Answer these questions using the notes from the environmental meeting below.
(a) On what date and at what time was the Zoom meeting held?
(b) In what year did greenhouse gas emissions reach a new high?
(c) By how much must greenhouse gas emissions fall by 2030 to keep the temperature below the 1.5°C target?

*Excerpted text*.
= = = = =
Published in IJCP February 2024
Medical Voice for Policy Change
HCFI Dr KK Aggarwal Research Fund
February 13, 2024 | ijcp
     


Round Table Environment Expert Zoom Meeting on “Environmental Challenges in 2024 and Scope of Public participation”

December 31, 2023 (Sunday, 12 noon-1 pm)

  • The choices made and action taken in the next few years will play a very critical role in deciding our future and of generations to come.
  • Greenhouse gas (GHG) emissions reached a new high in 2022. In September 2023, global average temperatures were 1.8oC higher above the pre-industrial times. 
  • To avoid breaching the upper limit of 2oC, the GHG emissions will have to be 28% lower than the current by 2030. 
  • To keep the temperature below the target of 1.5oC, as per the Paris Agreement, GHG emissions need to be 42% lower by 2030.
  • Decisions taken in COP 28, particularly the accelerated short-term actions and an orderly transmission away from fossil fuel will help in achieving the targets of GHG reductions.
  • Our environmental concerns in 2024 will be mainly dominated by climate change. Global warming and climate change can cause other serious issues besides increase in temperature, such as rising ocean levels impacting coastal cities, dramatic climate events such as long droughts and massive flooding, extinction of certain species, etc.
= = = = =
*Data to examine*.
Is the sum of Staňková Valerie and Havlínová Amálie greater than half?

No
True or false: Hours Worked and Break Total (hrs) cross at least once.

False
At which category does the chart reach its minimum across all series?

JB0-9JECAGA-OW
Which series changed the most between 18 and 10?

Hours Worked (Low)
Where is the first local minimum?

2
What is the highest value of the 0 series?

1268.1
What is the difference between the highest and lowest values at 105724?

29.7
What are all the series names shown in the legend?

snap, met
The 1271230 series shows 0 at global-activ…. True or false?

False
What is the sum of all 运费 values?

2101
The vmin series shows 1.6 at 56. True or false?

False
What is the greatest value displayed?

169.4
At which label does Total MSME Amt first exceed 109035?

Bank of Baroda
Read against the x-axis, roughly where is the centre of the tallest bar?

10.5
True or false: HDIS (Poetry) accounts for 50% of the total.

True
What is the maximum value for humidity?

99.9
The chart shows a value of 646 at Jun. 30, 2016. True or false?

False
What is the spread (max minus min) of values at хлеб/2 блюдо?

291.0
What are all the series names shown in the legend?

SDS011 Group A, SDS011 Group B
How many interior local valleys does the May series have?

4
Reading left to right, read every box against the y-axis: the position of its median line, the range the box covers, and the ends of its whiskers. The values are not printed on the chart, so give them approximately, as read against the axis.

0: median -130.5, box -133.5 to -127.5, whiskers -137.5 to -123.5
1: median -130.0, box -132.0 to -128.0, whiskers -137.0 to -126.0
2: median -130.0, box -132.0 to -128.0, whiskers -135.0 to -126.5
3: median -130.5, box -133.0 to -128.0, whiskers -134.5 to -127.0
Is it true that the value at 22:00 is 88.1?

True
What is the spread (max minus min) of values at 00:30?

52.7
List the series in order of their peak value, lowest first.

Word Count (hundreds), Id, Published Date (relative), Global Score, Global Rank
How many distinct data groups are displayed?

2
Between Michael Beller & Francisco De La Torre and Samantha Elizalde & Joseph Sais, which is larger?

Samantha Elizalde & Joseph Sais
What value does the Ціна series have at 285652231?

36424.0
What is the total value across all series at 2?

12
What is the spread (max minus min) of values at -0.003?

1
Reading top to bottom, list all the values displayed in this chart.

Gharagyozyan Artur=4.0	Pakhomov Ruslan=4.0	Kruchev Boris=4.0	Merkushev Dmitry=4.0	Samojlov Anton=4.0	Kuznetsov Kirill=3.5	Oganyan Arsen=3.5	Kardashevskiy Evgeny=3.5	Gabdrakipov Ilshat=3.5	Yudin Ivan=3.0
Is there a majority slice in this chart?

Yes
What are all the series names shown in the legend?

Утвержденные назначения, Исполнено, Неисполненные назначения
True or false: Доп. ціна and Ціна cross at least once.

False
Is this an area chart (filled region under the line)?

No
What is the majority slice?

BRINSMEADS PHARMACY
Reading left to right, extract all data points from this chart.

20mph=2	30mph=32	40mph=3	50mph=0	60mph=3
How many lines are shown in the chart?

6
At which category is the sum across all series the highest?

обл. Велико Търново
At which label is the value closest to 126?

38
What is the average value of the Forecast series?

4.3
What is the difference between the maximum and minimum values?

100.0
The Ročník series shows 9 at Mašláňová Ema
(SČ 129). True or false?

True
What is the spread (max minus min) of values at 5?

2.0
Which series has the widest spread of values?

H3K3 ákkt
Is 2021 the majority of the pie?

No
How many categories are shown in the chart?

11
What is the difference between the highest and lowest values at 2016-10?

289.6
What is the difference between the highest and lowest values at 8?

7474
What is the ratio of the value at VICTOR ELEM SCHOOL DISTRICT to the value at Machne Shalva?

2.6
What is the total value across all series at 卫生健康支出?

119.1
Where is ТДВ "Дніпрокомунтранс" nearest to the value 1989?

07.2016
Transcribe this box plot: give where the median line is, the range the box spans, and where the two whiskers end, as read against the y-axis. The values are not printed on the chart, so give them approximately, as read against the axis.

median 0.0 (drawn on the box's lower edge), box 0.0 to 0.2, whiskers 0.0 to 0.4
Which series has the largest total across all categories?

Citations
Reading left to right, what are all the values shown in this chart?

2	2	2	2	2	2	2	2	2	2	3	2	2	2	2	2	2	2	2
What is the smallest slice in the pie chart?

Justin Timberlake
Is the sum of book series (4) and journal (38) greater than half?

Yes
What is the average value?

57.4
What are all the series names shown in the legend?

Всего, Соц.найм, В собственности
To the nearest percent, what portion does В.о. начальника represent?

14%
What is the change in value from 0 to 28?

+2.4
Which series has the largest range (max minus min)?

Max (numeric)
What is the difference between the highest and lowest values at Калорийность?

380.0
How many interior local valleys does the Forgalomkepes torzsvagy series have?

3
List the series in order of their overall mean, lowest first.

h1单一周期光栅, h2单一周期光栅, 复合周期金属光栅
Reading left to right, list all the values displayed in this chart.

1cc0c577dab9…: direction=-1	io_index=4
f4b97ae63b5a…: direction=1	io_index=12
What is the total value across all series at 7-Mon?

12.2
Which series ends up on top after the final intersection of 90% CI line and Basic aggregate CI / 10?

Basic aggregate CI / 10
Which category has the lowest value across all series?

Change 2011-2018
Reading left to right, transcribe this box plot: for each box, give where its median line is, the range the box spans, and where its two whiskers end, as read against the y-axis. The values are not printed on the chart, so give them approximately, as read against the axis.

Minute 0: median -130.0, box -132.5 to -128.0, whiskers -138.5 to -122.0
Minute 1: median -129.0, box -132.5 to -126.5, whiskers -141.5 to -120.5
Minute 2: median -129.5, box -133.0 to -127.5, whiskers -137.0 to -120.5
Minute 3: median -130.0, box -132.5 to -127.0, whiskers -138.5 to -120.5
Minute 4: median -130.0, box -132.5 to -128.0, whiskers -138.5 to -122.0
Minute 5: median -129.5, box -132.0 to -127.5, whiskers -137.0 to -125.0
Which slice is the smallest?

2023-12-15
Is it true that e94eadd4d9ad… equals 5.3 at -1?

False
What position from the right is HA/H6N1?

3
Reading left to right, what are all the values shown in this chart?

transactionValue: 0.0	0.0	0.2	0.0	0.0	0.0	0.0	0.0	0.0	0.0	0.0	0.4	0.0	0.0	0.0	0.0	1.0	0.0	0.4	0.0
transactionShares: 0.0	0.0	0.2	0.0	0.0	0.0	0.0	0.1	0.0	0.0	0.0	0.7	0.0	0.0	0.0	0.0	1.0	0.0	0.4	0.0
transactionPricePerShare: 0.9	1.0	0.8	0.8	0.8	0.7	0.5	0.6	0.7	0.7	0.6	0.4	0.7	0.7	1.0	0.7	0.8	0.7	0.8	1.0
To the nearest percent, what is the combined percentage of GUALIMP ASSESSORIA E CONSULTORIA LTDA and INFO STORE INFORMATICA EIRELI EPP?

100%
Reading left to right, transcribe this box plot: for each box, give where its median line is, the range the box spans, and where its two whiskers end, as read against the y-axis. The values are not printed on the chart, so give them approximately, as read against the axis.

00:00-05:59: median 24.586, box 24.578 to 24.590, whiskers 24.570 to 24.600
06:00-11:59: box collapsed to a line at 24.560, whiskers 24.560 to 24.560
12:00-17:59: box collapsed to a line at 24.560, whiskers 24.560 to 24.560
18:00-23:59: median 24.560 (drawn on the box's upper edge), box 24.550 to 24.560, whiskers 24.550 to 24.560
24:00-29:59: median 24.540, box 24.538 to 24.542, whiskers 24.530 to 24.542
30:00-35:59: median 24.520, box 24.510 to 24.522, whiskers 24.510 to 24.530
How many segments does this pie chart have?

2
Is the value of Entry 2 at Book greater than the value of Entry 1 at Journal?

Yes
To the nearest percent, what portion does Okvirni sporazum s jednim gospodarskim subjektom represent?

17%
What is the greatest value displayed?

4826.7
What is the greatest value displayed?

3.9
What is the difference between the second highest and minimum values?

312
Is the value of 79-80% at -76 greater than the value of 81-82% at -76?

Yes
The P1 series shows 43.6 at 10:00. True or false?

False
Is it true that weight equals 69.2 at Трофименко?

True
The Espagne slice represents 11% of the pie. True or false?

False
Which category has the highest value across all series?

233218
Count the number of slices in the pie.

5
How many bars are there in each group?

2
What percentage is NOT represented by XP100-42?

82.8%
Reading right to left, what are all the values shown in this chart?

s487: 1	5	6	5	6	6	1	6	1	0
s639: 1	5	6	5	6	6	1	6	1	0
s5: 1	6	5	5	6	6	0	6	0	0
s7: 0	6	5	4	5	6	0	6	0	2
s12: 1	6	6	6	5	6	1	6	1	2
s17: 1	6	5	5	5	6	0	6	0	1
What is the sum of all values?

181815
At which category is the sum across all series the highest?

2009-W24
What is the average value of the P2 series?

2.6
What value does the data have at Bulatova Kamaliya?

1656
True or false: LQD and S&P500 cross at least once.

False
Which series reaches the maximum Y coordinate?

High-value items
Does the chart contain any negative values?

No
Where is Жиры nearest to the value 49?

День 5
= = = = =
*Exercise solution*.
(a) December 31, 2023 (Sunday), from 12 noon to 1 pm.
(b) 2022.
(c) They must be 42% lower by 2030.